As the 90’s progressed, the need to standardize the lessons learned into a common methodology became increasingly acute. Two of leading tool providers of the day – SPSS and Teradata – along with three early adopter user corporations, Daimler, NCR, and OHRA convened a Special Interest Group (SIG) in 1996 and over the course of less than a year managed to codify what is still today the CRISP-DM, CRoss Industry Standard Process for Data Mining. CRISP-DM was not actually the first. SAS Institute had its own version called SEMMA (Sample, Explore, Modify, Model, Assess). Nevertheless, within just a year or two many more practitioners were basing their approach on CRISP-DM.
The CRISP-DM process or methodology of CRISP-DM is described in these six major steps:
Focuses on understanding the project objectives and requirements from a business perspective. The analyst formulates this knowledge as a data mining problem and develops preliminary plan
Starting with initial data collection, the analyst proceeds with activities to get familiar with the data, identify data quality problems & discover first insights into the data. In this phase, the analyst might also detect interesting subsets to form hypotheses for hidden information
The data preparation phase covers all activities to construct the final dataset from the initial raw data
The analyst evaluates, selects & applies the appropriate modelling techniques. Since some techniques like neural nets have specific requirements regarding the form of the data. There can be a loop back here to data prep
The analyst builds & chooses models that appear to have high quality based on loss functions that were selected. The analyst them tests them to ensure that they can generalise the models against unseen data. Subsequently, the analyst also validates that the models sufficiently cover all key business issues. The end result is the selection of the champion model(s)

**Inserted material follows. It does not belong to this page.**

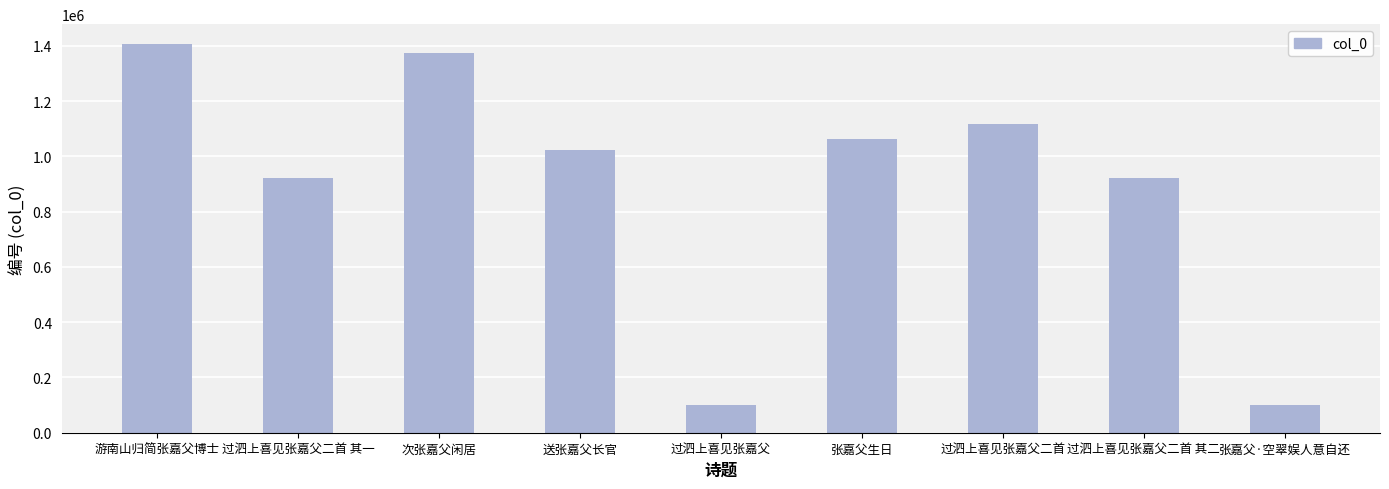

What is the value of the 4th bar from the left?

1024342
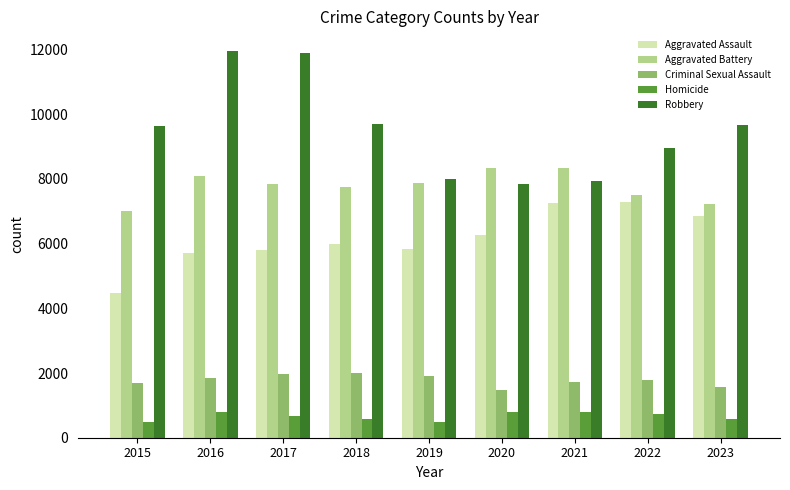

Where does the Homicide series first go above 672?

2016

Generally this will mean deploying a code representation of the model into an operating system. This also includes mechanisms to score or categorise new unseen data as it arises. The mechanism should use the new information in the solution of the original business problem. Importantly, the code representation must also include all the data prep steps leading up to modelling. This ensures that the model will treat new raw data in the same manner as during model development
Characteristics of CRISP-DM
I believe CRISP-DM’s longevity in a rapidly changing area stems from a number of characteristics:
- It encourages data miners to focus on business goals, so as to ensure that project outputs provide tangible benefits to the organization. Too often, analysts can lose sight of the ultimate business purpose of their analysis – the analysis can become an end in itself rather than a means to an end. The CRISP-DM approach helps ensure that the business goals remain at the centre of the project throughout.
- CRISP-DM provides an iterative approach, including frequent opportunities to evaluate the progress of the project against its original objectives. This helps minimize risk of getting to the end of the project and finding that the business objectives have not really been addressed. It also means that the project stakeholders can adapt & change the objectives in the light of new findings.
- The CRISP-DM methodology is both technology and problem-neutral. You can use any software you like for your analysis and apply it to any data mining problem you want to. Whatever the nature of your data mining project, CRISP-DM will still provide you with a framework with enough structure to be useful.